I have a basic menu program that gives the user different programs to choose from and run, when I run the simpleCalculator option and iput values and the operation of arithmetic the output is always the wrong answer but when I first programmed the calculator program without the menu and it being in its own function it would run just fine and give the the right answers, what exactly is going wrong here? Ignore the third option in the menu since i haven't added code for the prime number checker program

double first_arg;
double second_arg;
string arithmeticOperation;
int numBottles = 99;

double simpleCalculator()
{

    cout << "Enter first value: ";
    cin >> first_arg;
    cout << "Enter choice of arithmetic operation:\n* = multiplication\n/ = division\n+ = addition\n- = subtraction\n\n";
    cin >> arithmeticOperation;
    cout << "\nEnter second value: ";
    cin >> second_arg;

    if(arithmeticOperation == "*")
    {
        cout << "\nYour answer is " << first_arg * second_arg;
    }
    else if(arithmeticOperation == "/")
    {
        cout << "\nYour answer is " << first_arg / second_arg;
    }
    else if(arithmeticOperation == "+")
    {
        cout << "\nYour answer is " << first_arg + second_arg;
    }
    else if(arithmeticOperation == "-")
    {
        cout << "\nYour answer is " << first_arg - second_arg;
    }
    else
    {
        cout << "\nPlease enter a valid choice of an arithmetic operation\n";
    }
}

string bottlesProgram()
{
    while(true)
    {

        if (numBottles > 2)
        {
            cout << numBottles << " bottles of beer on the wall\n" << numBottles << " bottles of beer!\n" << "Take one down\nPass it around\n" << numBottles - 1 << " bottles of beer on the wall.";
            cout << "\n\n";
        }

        else if(numBottles == 2)
        {
            cout << numBottles << " bottles of beer on the wall\n" << numBottles << " bottles of beer!\n" << "Take one down\nPass it around\n" << numBottles - 1 << " bottle of beer on the wall.";
            cout << "\n\n";
        }
        else if(numBottles == 1)
        {
            cout << numBottles << " bottle of beer on the wall\n" << numBottles << " bottle of beer!\n" << "Take one down\nPass it around\n" << numBottles - 1 << " bottles of beer on the wall.";
            cout << "\n\n";
        }
        else if(numBottles == 0)
        {
            cout << "No more bottles of beer on the wall,\nNo more bottles of beer.\nGo to the store and buy some more,\n" << "99 bottles of beer on the wall...";
            cout << "\n\n";
        }
        else
        {
            break;
        }
        numBottles--;
    }
}

int main()
{
    int menuInput;
    cout << "           ***Programs Menu***\n" << "------------------------------------------\n" << "1. Run a simple Calculator\n" << "2. Run 99 bottles of beer on the wall song\n" << "3. Run prime number checker program\n" << "------------------------------------------\n";
    cin >> menuInput;
    if(menuInput == 1)
    {
        cout << simpleCalculator();
    }
    else if (menuInput == 2)
    {
        cout << bottlesProgram();
    }

}

Answer 1

You seem to be confused about returning values from a function, and printing values in a function.
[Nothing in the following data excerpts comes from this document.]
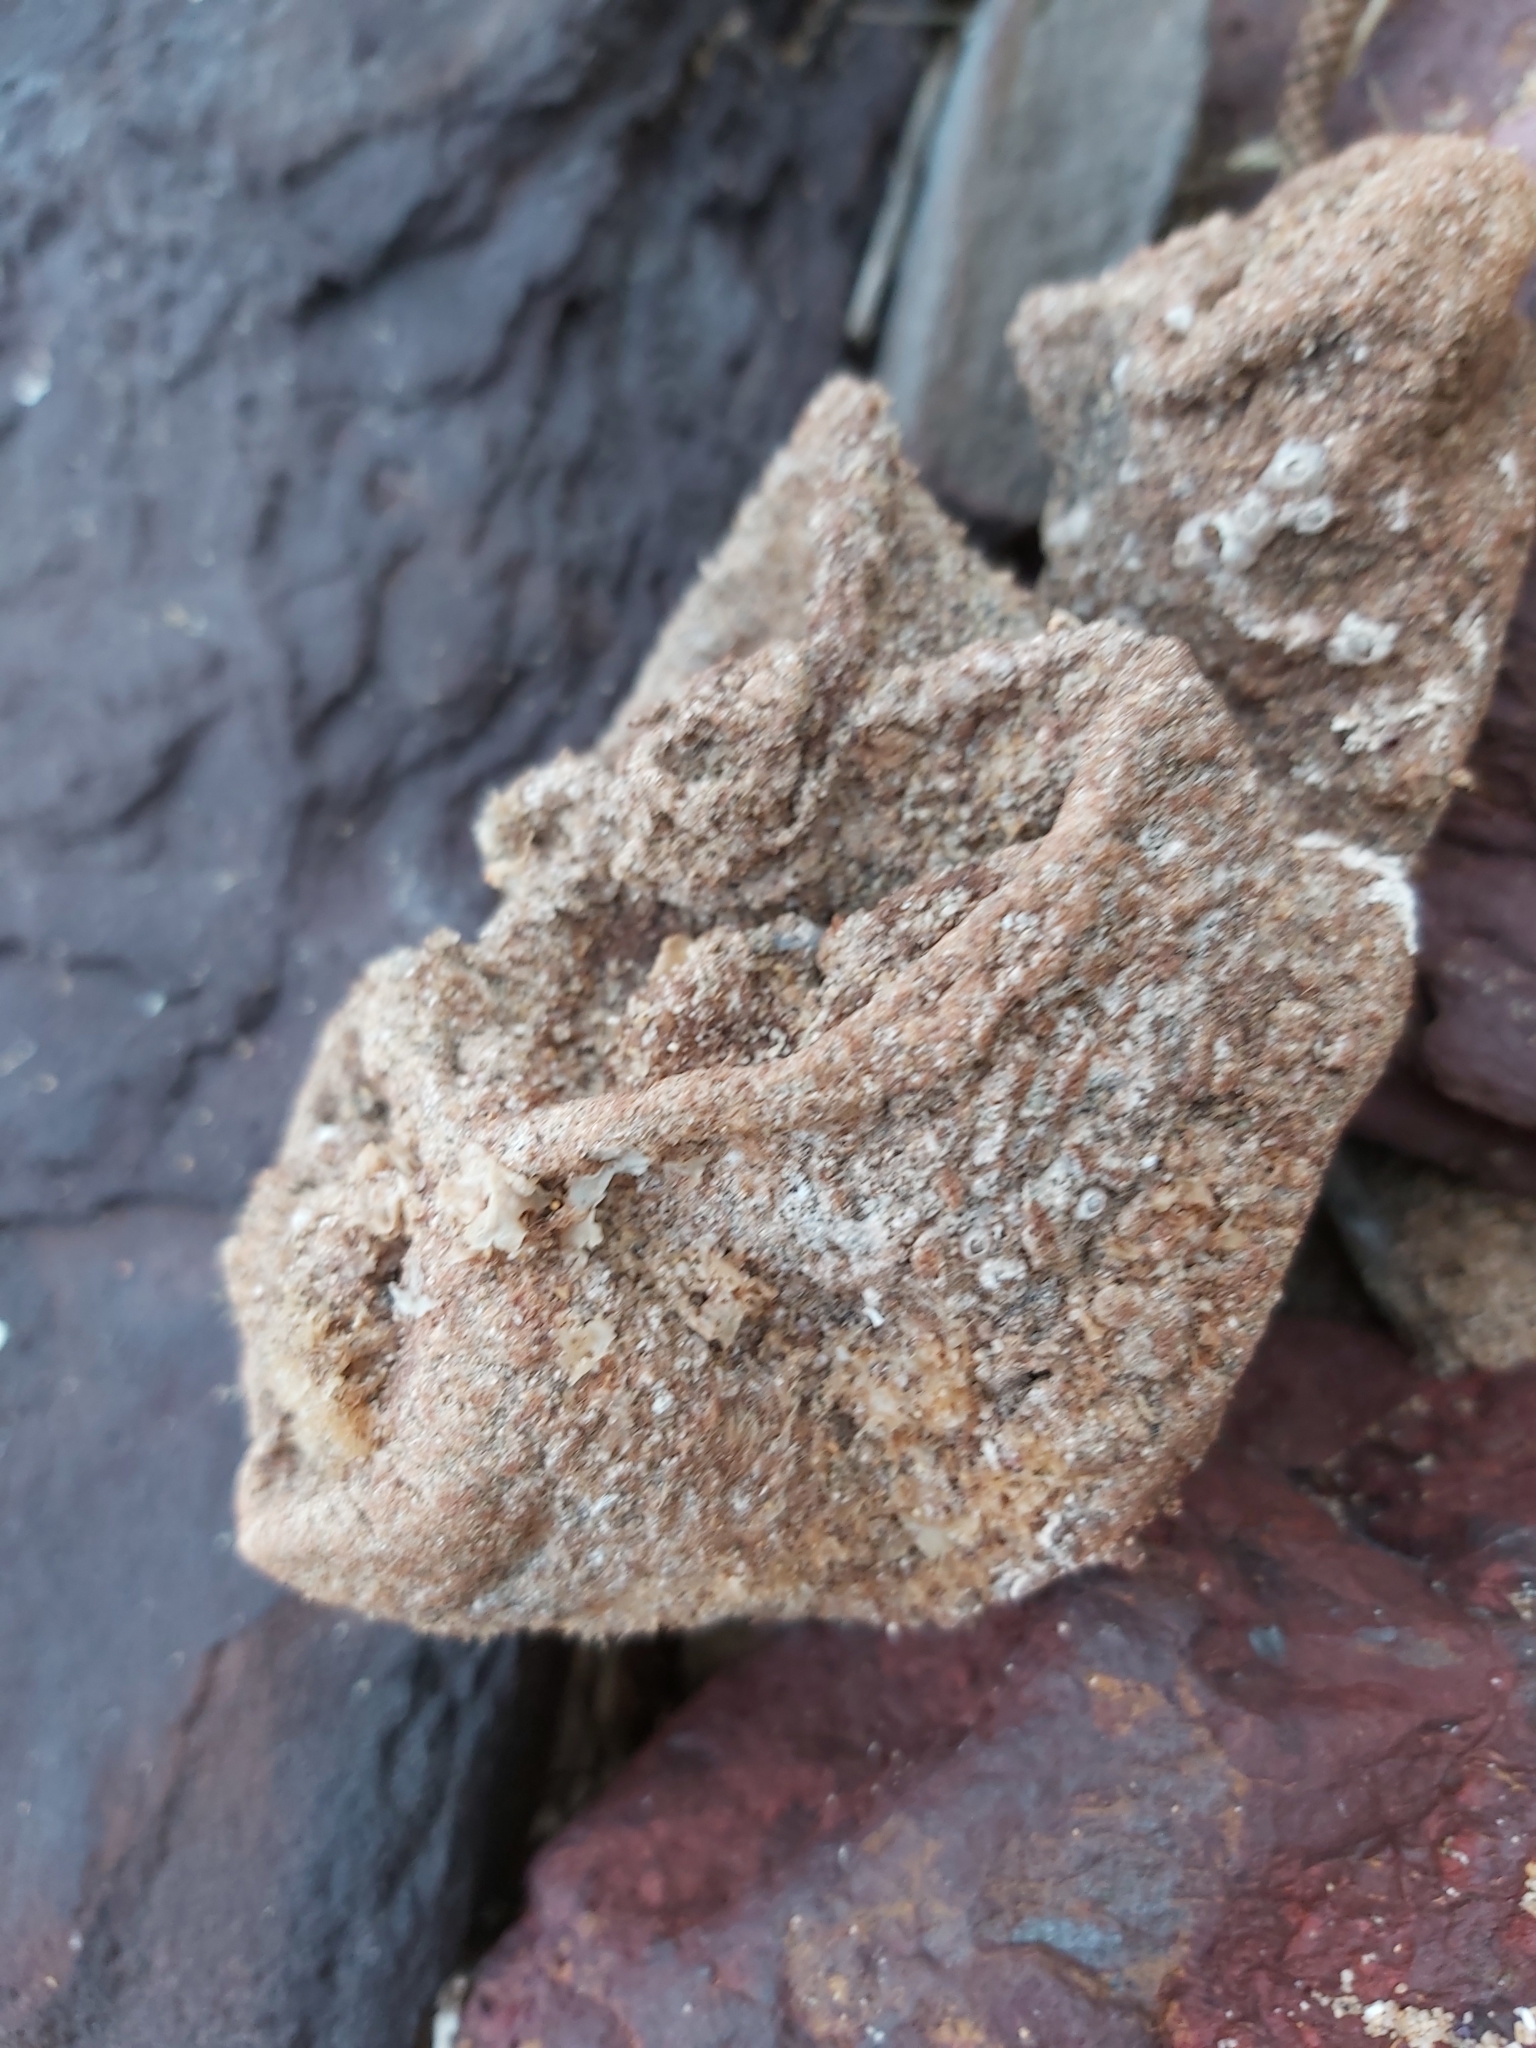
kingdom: Animalia
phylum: Chordata
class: Ascidiacea
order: Stolidobranchia
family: Pyuridae
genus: Pyura
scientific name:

These are not the same thing.

If you print the values in the function then the function should be void (ie nothing is returned) and the printing happens inside the function (obviously)

void simpleCalculator()
{
    ...
    cout << "\nYour answer is " << first_arg * second_arg;
    ...
}

simpleCalculator(); // no cout

On the other hand if you return a value from the function then the function is not void and the printing happens outside the function

double simpleCalculator()
{
    ...
    return first_arg * second_arg; // return not cout
    ...
}

cout << "\nYour answer is " << simpleCalculator();

Your code is doing half one version and half the other.